When not to use it: For a genuinely disputed debt — that risks an abuse-of-process finding.

The checklist

1. Confirm the debt qualifies

  • Confirm the debt is due and undisputed and meets the Insolvency Act threshold and definition (Insolvency Act ss.2, 579).
  • Do not use a statutory demand for a genuinely disputed debt — that risks an abuse-of-process finding.

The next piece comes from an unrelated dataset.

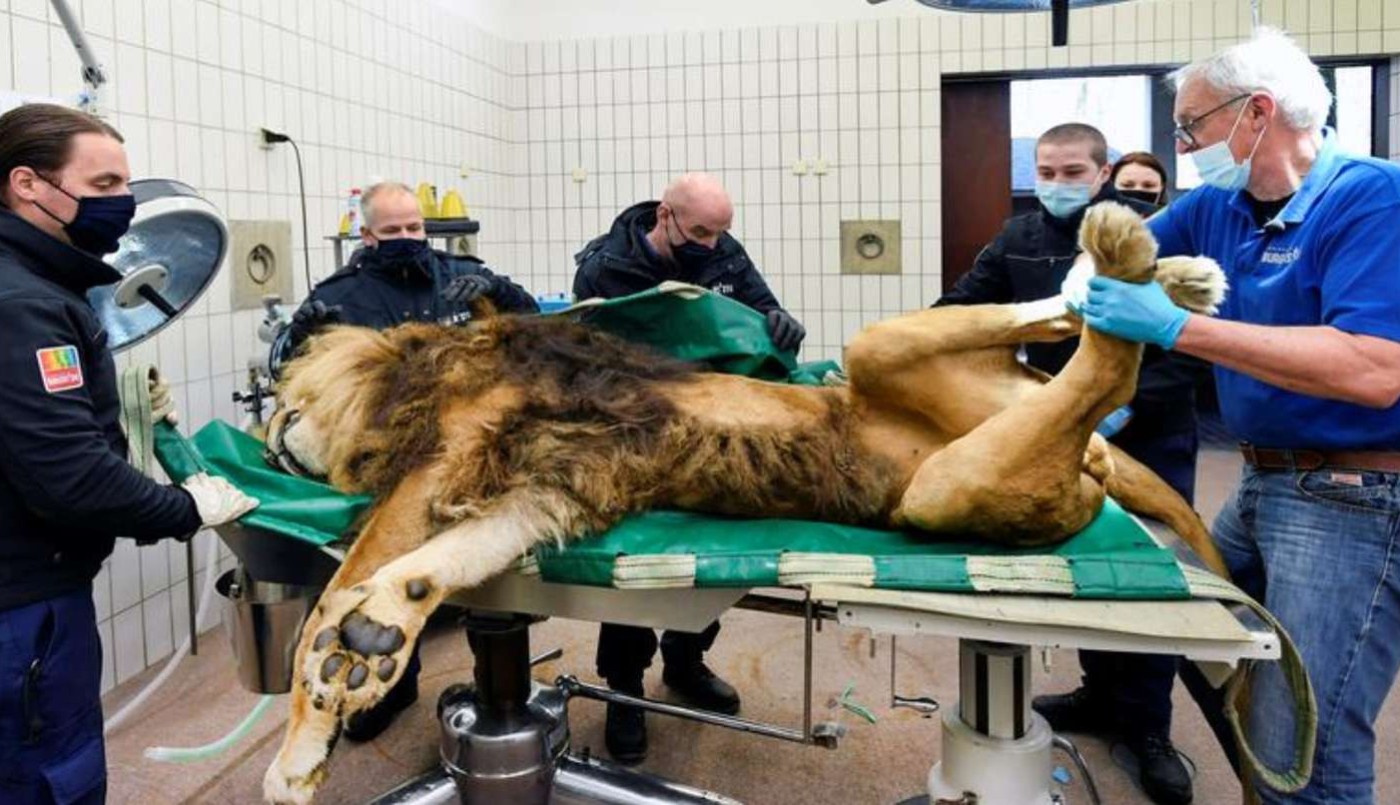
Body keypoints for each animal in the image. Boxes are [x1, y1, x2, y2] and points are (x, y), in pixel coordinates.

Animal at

2. Prepare and serve the demand

  • Prepare a statutory demand in the prescribed form requiring payment within the statutory period (ss.2–4).
  • Serve it properly and keep proof of service.

3. Watch the period

  • Diarise the statutory period and any set-aside application by the debtor.

4. Act on non-compliance

  • If unpaid and not set aside, the debtor is presumed unable to pay debts — a basis for insolvency proceedings.

Key authorities

  • Insolvency Act, Cap. 108 (2023 Revision) — ss.2, 3–4, 579.
Checklist · Debt & small claims. Actively maintained. Last reviewed 9 June 2026; next review due 9 June 2027. This resource is a practitioner orientation and general information, not legal advice, and does not create an advocate–client relationship. It is AI-generated. Ugandan law changes and chapter and section numbers were revised in the 2023 Laws of Uganda. Verify every statute, rule, form, fee and authority against the current primary source — and the specific facts of your matter — before relying on it.